_EXCERPT TO READ:_
★ ★ ★

The Inquisition Founded

 

THE gradual organization of the Inquisition was simply a process of evolution arising from the mutual reaction of the social forces of the church and the secular powers. The Albigensian Crusades had put an end to open resistance, yet the heretics were none the less numerous, and, if less defiant, were only the more difficult to discover. There was an enormous spread of heresy during the twelfth century. Upon the Conquest of the Albigenses, and the taking their Countries and Cities, the Pope caused the Inquisition to proceed with greater Success. In the Year of our Lord, 1229, there was a Council at Tholouse, where many Statutes were made ; which were published there by Eamanus, Cardinal Deacon of St. Angelus, Legate of the Apostolic See. In the year, 1235,  another Council was held at Narbonne, in which this affair was more fully discussed than at Tholouse. Afterwards, An. 1246. there was another Provincial Council at Birerre, when these things were more particularly settled.

And now the Pope labored with all his Might, to confer a greater Power on the Inquisitors, and to establish for them a Tribunal, in which they might sit, and pronounce Sentence of Heresy and Heretics, as Judges delegated from himself, and representing his Person.

★ ★ ★

_DATA ROWS:_
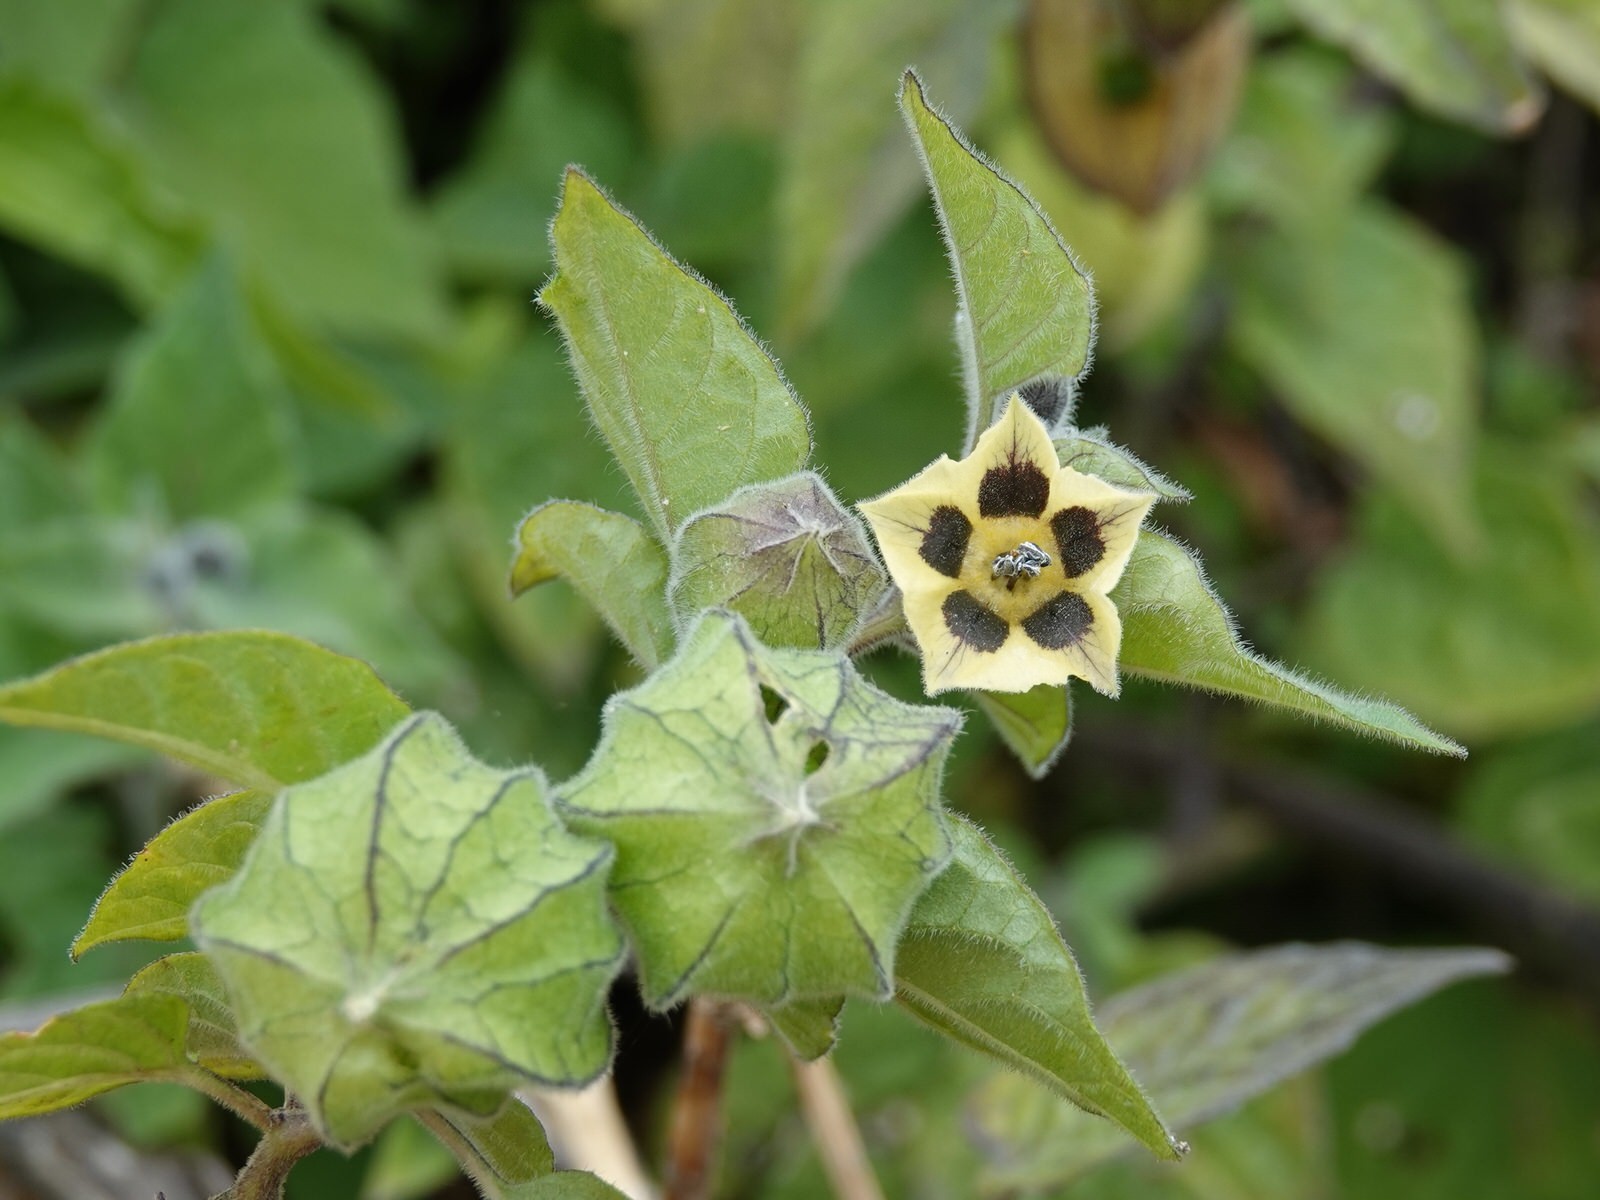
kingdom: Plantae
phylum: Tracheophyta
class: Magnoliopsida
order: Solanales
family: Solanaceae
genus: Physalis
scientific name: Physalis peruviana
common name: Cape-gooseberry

★ ★ ★

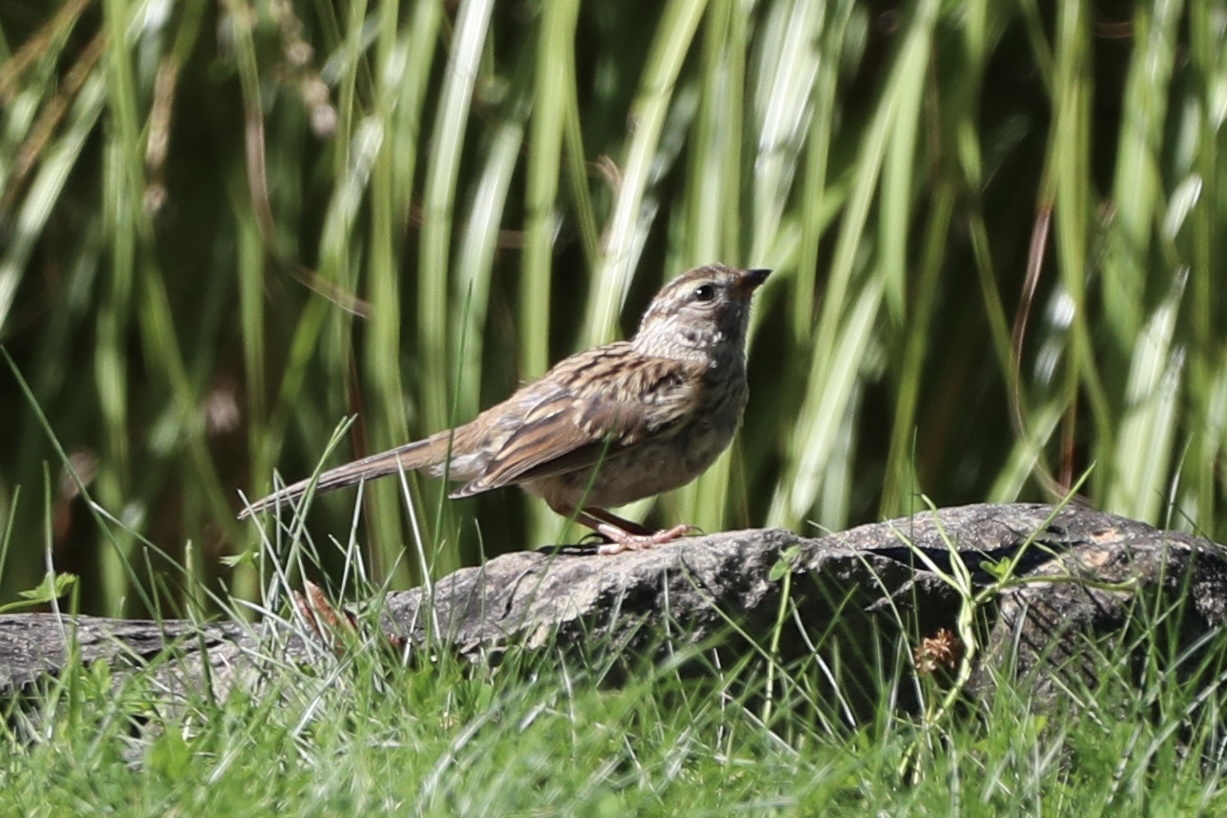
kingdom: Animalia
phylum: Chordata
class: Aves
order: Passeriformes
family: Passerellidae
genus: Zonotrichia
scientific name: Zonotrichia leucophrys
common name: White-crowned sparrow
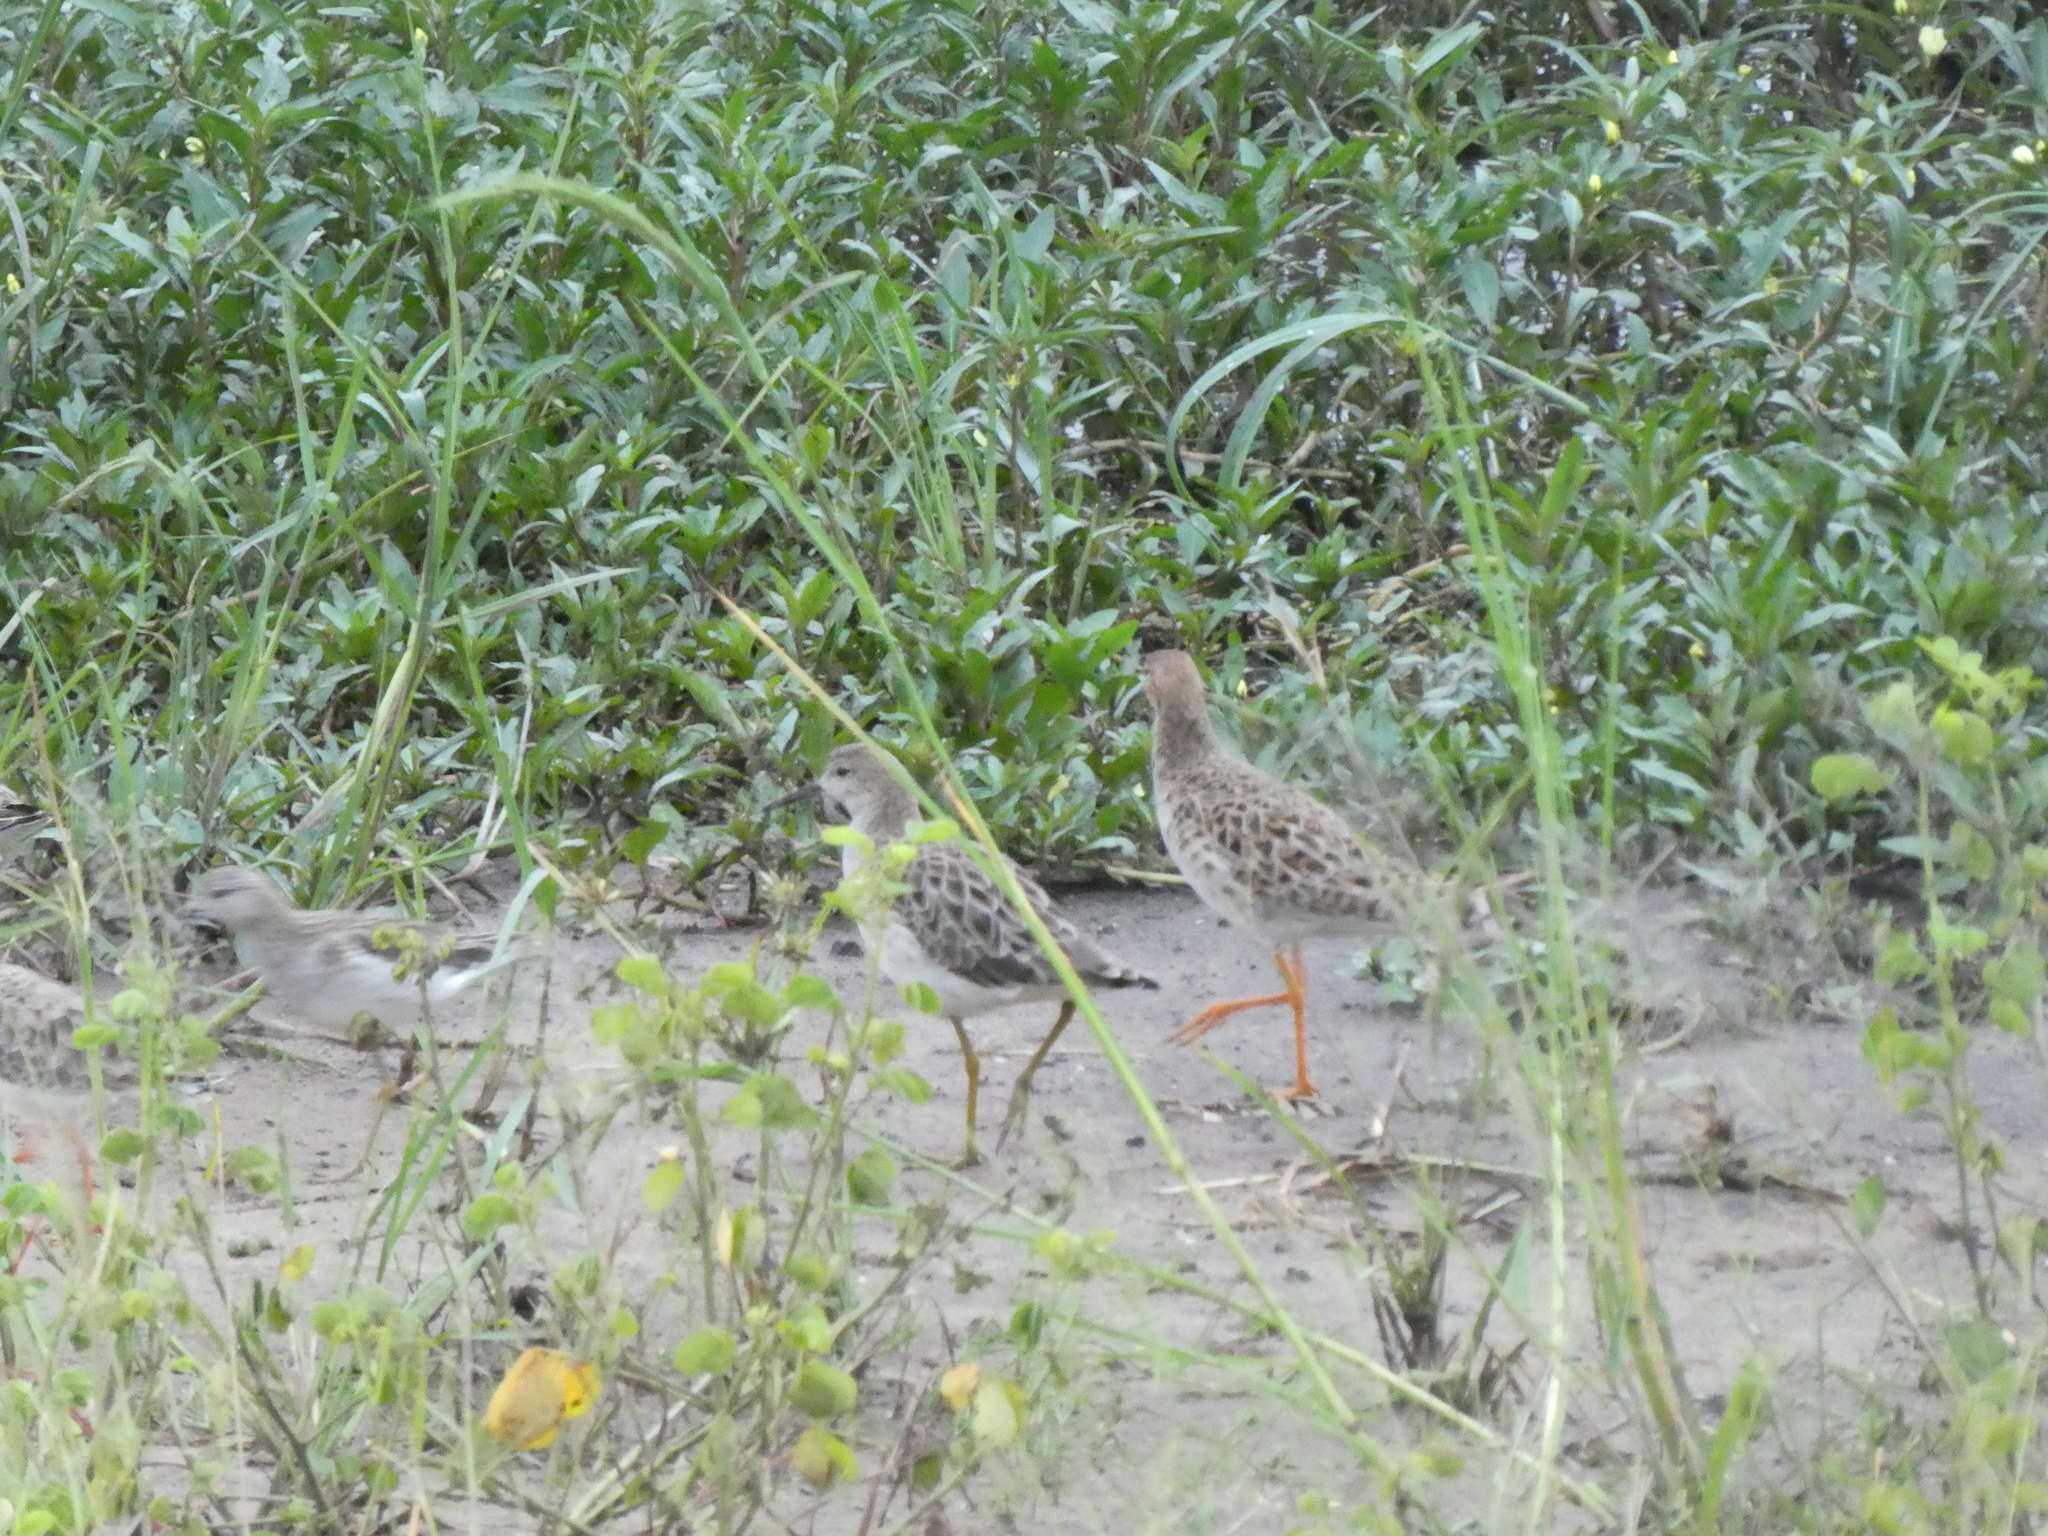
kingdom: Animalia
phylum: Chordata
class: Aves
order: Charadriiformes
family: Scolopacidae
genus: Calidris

★ ★ ★

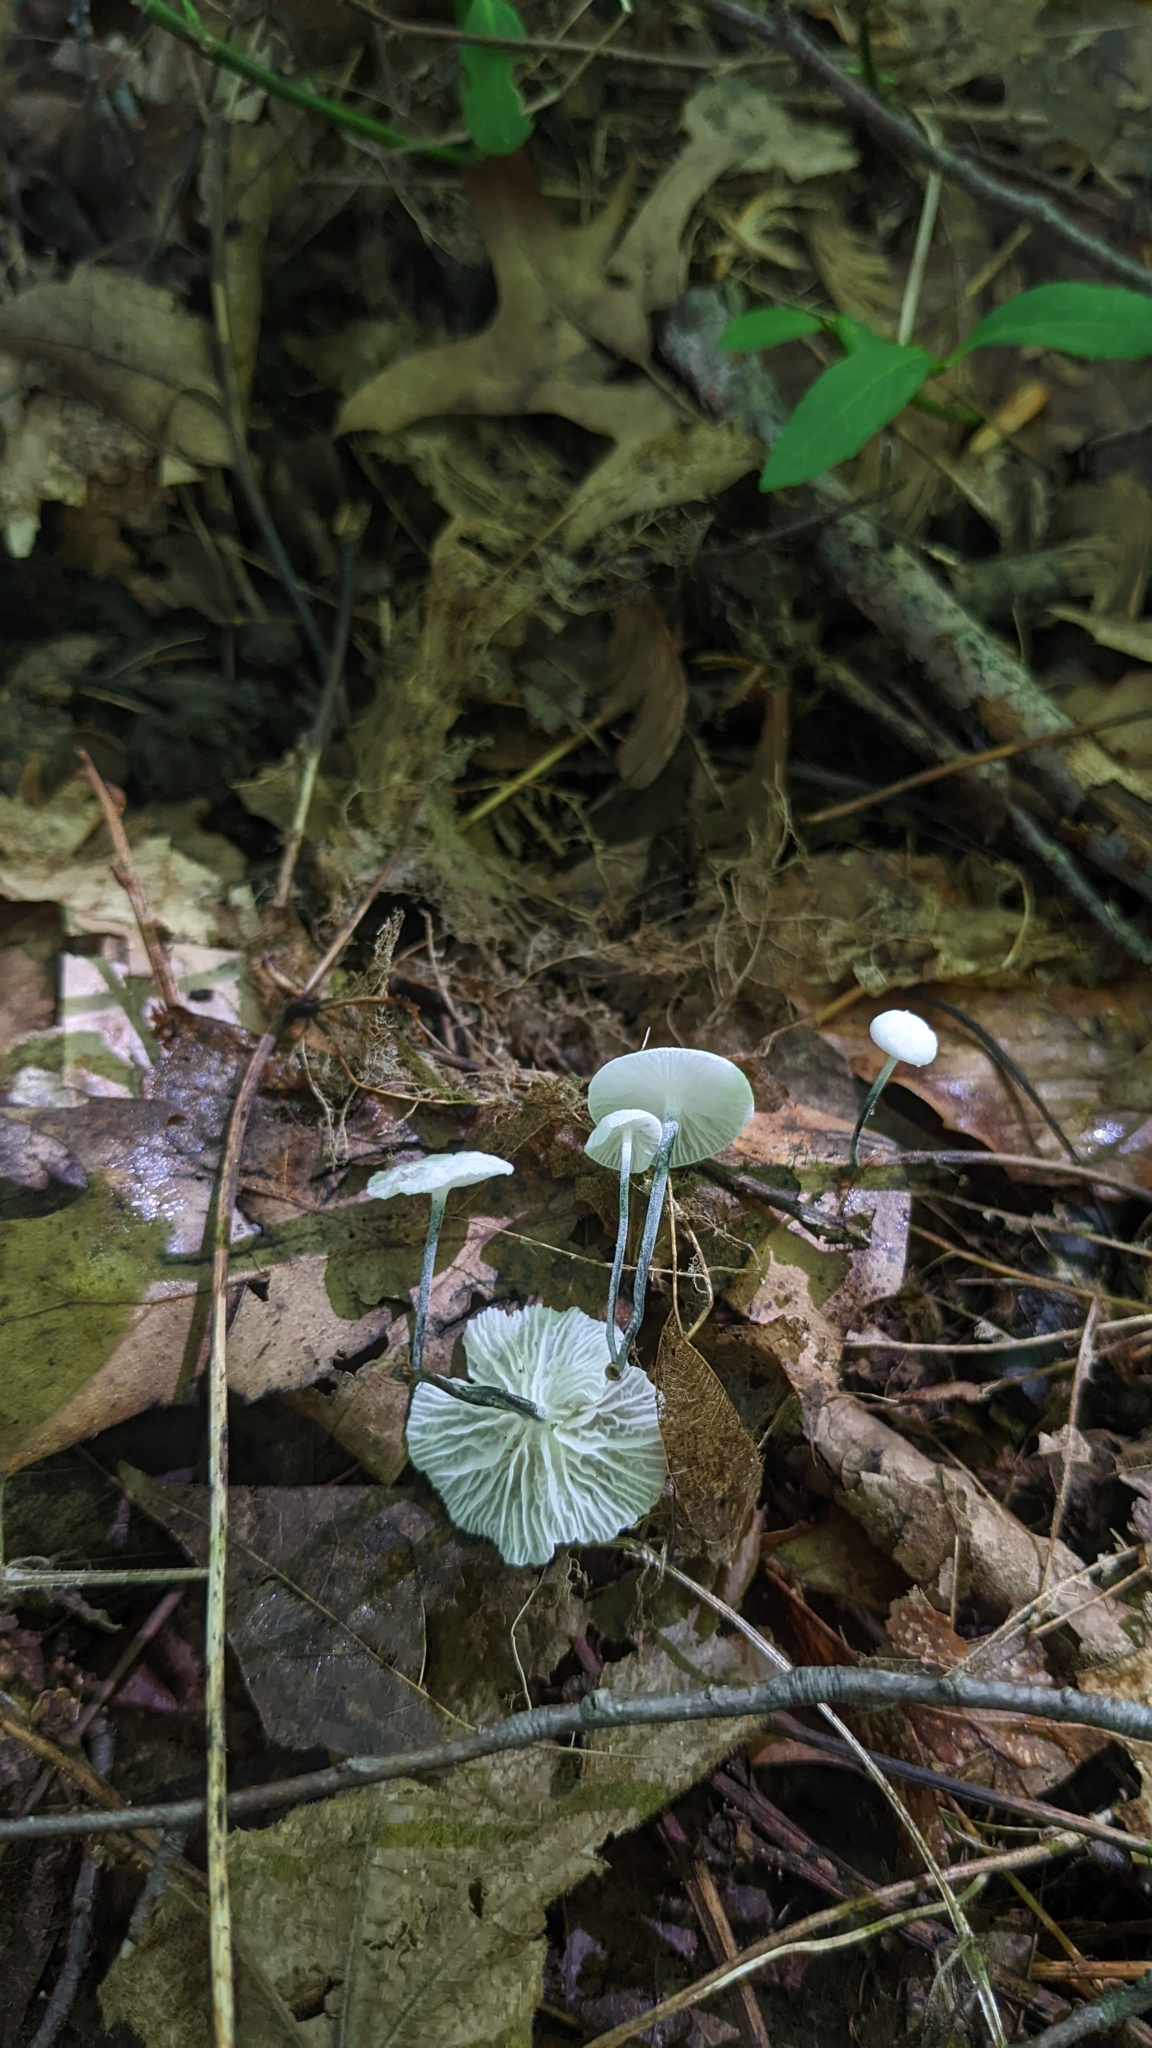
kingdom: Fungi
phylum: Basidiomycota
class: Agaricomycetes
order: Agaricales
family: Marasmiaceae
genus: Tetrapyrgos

★ ★ ★

_WORK TO DO:_
1: From the passage on the founding of the Inquisition, write out the stretch from "And now the" through "representing his Person.".
2: Answer these from the passage on the founding of the Inquisition:
(a) In what year was the council at Tholouse held?
(b) Where was the council of 1235 held?
(c) What did the Pope seek to establish for the Inquisitors so that they might pronounce sentence as his delegated judges?
3: Extend the passage on the founding of the Inquisition, picking up after its final sentence.
The data that accompanies this material has no role in what is asked here.

_TASK RESPONSES:_
1:
And now the Pope labored with all his Might, to confer a greater Power on the Inquisitors, and to establish for them a Tribunal, in which they might sit, and pronounce Sentence of Heresy and Heretics, as Judges delegated from himself, and representing his Person.

2:
(a) 1229
(b) Narbonne
(c) A Tribunal

3:
Even the Emperor Frederick II himself, put forth many Laws against Heretics, their Accomplices and Favorers, by which he greatly promoted the Inquisition. In the first, which begins Commission Noblis, he ordains that those Heretics who were committed by the Church to the secular Court, Should be put to Death without Mercy: That Converts through Fear of Death, should be imprisoned. That Heretics, with their Abettors, wherever they were found, should be kept in Custody till they were punished according to the Sentence of the Church : That Persons convicted of Heresy, who had fled to other Places, should be taken up: That such as were relapsed should be punished with Death: That Heretics and their Favorers, Should be deprived of the Benefit of Appeal ; that their Posterity, to the second Generations, Should be incapable of all Benefices and Offices; but that their Heirs should be indemnified if they discovered their Parents Wickedness, And lastly, he takes under his imperial and special Protection, the predicate Friars, deputed for the Faith against Heretics, in all the Parts of the Empire, and all others who were sent for, and Should come for the Judgment of Heretics, commanding the Magistrates severely to punish all convicted Heretics, after Condemnation, by the Ecclesiastical Sentence.

In his second Edict, after expressing great Abhorrence of the Crime of Heresy, he commands all impenitent Heretics to be burned with Fire, and the Favorers of the Patarenes to be banished.

In his third, he deprives the Children of Heretics of their Honors, unless any of them should discover one of the Sect of the Patarenes; and puts Heretics themselves under the Ban, confiscating their Estates.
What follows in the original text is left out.